Gayle pointed the way on that front.
South Africa have superstars of their own lying in wait, not least AB de Villiers, and Buttler believes England must rise to that standard.
"That's what you get when you turn up at world tournaments - all the best players in the world in one place," he said.
"It's great for fans to see these guys perform at one time and we've got to have guys who stand up and compete with them.
"We need to produce these players in our side as well if we're going to go further and win these tournaments.
"With the bat we were probably par at best last time. We were looking more for 200 and needed someone to go on and play that big innings, to get that really big score that would have helped kick us on towards the 200 mark."
Nobody emerged unscathed from Gayle's blade in midweek, but arguably the most damaging blows were delivered to Adil Rashid.
The Yorkshire leg-spinner came into the tournament with a big billing and a near certainty to bowl his full four overs in every match.
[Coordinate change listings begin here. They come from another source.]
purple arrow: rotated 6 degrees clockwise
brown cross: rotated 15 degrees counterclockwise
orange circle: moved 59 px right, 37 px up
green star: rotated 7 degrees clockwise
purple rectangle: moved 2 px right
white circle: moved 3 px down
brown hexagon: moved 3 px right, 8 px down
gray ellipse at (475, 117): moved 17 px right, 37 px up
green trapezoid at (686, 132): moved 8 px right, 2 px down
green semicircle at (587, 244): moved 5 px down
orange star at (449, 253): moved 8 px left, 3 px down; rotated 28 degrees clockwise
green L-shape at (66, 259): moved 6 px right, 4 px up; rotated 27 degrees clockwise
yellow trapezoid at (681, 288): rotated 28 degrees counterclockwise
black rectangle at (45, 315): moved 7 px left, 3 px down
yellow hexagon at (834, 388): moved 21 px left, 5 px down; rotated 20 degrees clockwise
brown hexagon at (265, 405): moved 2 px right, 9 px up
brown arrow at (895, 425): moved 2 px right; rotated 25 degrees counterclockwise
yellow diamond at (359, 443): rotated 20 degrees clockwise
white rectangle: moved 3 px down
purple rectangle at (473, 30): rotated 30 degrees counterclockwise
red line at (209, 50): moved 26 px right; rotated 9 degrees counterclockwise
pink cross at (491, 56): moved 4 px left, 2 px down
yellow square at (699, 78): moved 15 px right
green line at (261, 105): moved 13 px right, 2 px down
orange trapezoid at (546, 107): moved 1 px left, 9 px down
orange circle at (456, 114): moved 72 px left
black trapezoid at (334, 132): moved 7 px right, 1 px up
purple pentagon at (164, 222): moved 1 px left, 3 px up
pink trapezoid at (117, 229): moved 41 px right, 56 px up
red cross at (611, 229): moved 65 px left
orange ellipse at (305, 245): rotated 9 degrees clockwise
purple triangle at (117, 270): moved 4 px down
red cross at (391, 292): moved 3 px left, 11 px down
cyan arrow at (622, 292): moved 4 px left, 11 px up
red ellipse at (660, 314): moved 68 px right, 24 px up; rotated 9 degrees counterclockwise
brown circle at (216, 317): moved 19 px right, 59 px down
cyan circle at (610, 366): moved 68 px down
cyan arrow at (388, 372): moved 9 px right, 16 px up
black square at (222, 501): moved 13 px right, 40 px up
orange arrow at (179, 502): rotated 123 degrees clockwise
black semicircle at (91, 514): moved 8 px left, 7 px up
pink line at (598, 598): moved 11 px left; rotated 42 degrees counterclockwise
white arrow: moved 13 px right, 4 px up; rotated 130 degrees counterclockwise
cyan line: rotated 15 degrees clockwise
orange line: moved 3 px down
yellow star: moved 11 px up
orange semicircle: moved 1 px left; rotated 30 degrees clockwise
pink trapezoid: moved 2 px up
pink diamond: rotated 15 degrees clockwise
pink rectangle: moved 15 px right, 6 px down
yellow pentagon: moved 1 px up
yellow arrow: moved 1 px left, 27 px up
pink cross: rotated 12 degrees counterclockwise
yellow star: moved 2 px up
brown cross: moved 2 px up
But he was withdrawn from the attack after two overs, Gayle having launched him for two colossal sixes down the ground.
"Adil's been a great performer for us, and he's been a match-winner," said Buttler.
"But playing against someone of Gayle's class, he was going to target him in conditions that probably weren't in Adil's favour on a small ground.
"That's what you get in India, it's not always going to be easy, especially in world tournaments. It's going to be tough but he'll dust himself down and come back well.
"He's had some good success against South Africa, so he'll look forward to that."
Major changes are not likely in the XI, though seamer Liam Plunkett will come back into consideration given the vulnerability of the pace attack.
James Vince may also be discussed as an alternative at the top of the order, but Jason Roy is favourite to remain as Alex Hales' partner.